We need to talk about the impact of white supremacy culture on gay, lesbian, bisexual, transgender, queer and questioning people. We need to talk about its impact on housing, healthcare, education, corrections, policing, mental health, and a host of other issues. The knot is exquisitely complicated. We begin by centering the voices and experiences of Black, Indigenous and people of color. In the very least, when we learn that something we’re doing is causing pain, we have to pause. We have to take it seriously. We have to believe it.

Please trust this practice of centering is not political correctness run amok or coddling snowflakes who are easily offended. This isn’t cancel culture. We’re not cancelling “This Land is Your Land.” This is us attempting to untie the knot of white supremacy.

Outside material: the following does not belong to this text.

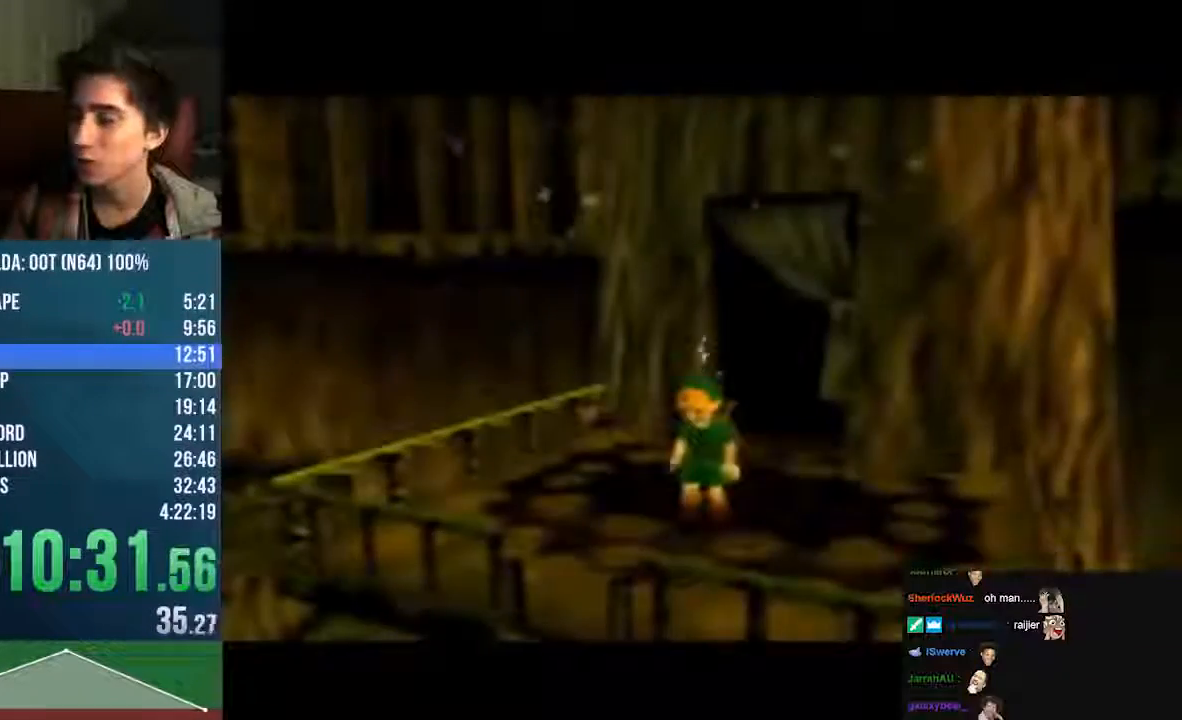
Gameplay with a controller (Nintendo layout); each line is a JSON object with the inputs held at the frame after it. "events" lists button and stick changes between this image and that frame as [ms after this image, input, new state], when the widget could be followed in between. Not read: L3 R3 Z.
{"buttons": [], "left_stick": "center", "events": []}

I don’t know where it leads. But I do take heart from the story Gina read earlier, Imbram X. Kendi’s Antiracist Baby: “Antiracist baby is always learning, changing and growing. Antiracist baby stays curious about all people, and isn’t all-knowing.”[9] And I take heart from the words we heard earlier from Commission on Institutional Change chairperson, the Rev. Leslie Takahashi: “The day is coming when all will know / That the rainbow world is more gorgeous than monochrome, / That a river of identities can ebb and flow over the static, stubborn rocks in its course, / That the margins hold the center.”[10]

I don’t know where it leads, but I am glad to be untying this knot with all of you.

Amen and blessed be.

[1] Commission on Institutional Change, Widening the Circle of Concern (Boston: UUA, 2020) p. vvii. See: https://www.uua.org/uuagovernance/committees/cic/widening/introduction.

[2] https://www.uua.org/uuagovernance/committees/cic/widening

[3] See: “A Word About Centering” in the Introduction at https://www.uua.org/uuagovernance/committees/cic/widening/introduction.

[4] As an aside, Rolling Stone Magazine recently published its list of the top 40 most significant protest songs in American history. “All You Facists” is the first song on the list.

[5] Listen to Woody Guthrie’s “All You Facists” on YouTube at https://www.youtube.com/watch?v=VwcKwGS7OSQ. For an awesome, updated version by Wilco and Billy Bragg, check out: https://www.youtube.com/watch?v=40ila3Rh9lQ.

[6] Spitzer, Nick, “The Story of ‘This Land is Your Land’” National Public Radio, February 15th, 2012. See: https://www.npr.org/2000/07/03/1076186/this-land-is-your-land.

[7] Taylor, Rory, “Trump administration revokes reservation status for Mashpee Wampanoag tribe amid coronavirus crisis” (Vox, April 2, 2020) see: https://www.vox.com/identities/2020/4/2/21204113/mashpee-wampanoag-tribe-trump-reservation-native-land.

[8] Dunbar-Ortiz, An Indigenous Peoples’ History of the United States, (Boston: Beacon Press, 2014) pp. 2-3.